Picture question listing:

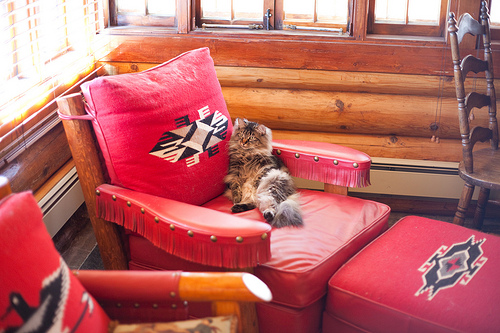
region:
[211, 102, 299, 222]
a cat lying in a chair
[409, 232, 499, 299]
a southwestern pattern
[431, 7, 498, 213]
a brown wooden chair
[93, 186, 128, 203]
brass furniture screws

* **TASK DIRECTIONS**
Edit the listing above by replacing "region" with "area" throughout, changing nothing else, and omit the pictures from your answer.

* **TASK SOLUTION**
area:
[211, 102, 299, 222]
a cat lying in a chair
[409, 232, 499, 299]
a southwestern pattern
[431, 7, 498, 213]
a brown wooden chair
[93, 186, 128, 203]
brass furniture screws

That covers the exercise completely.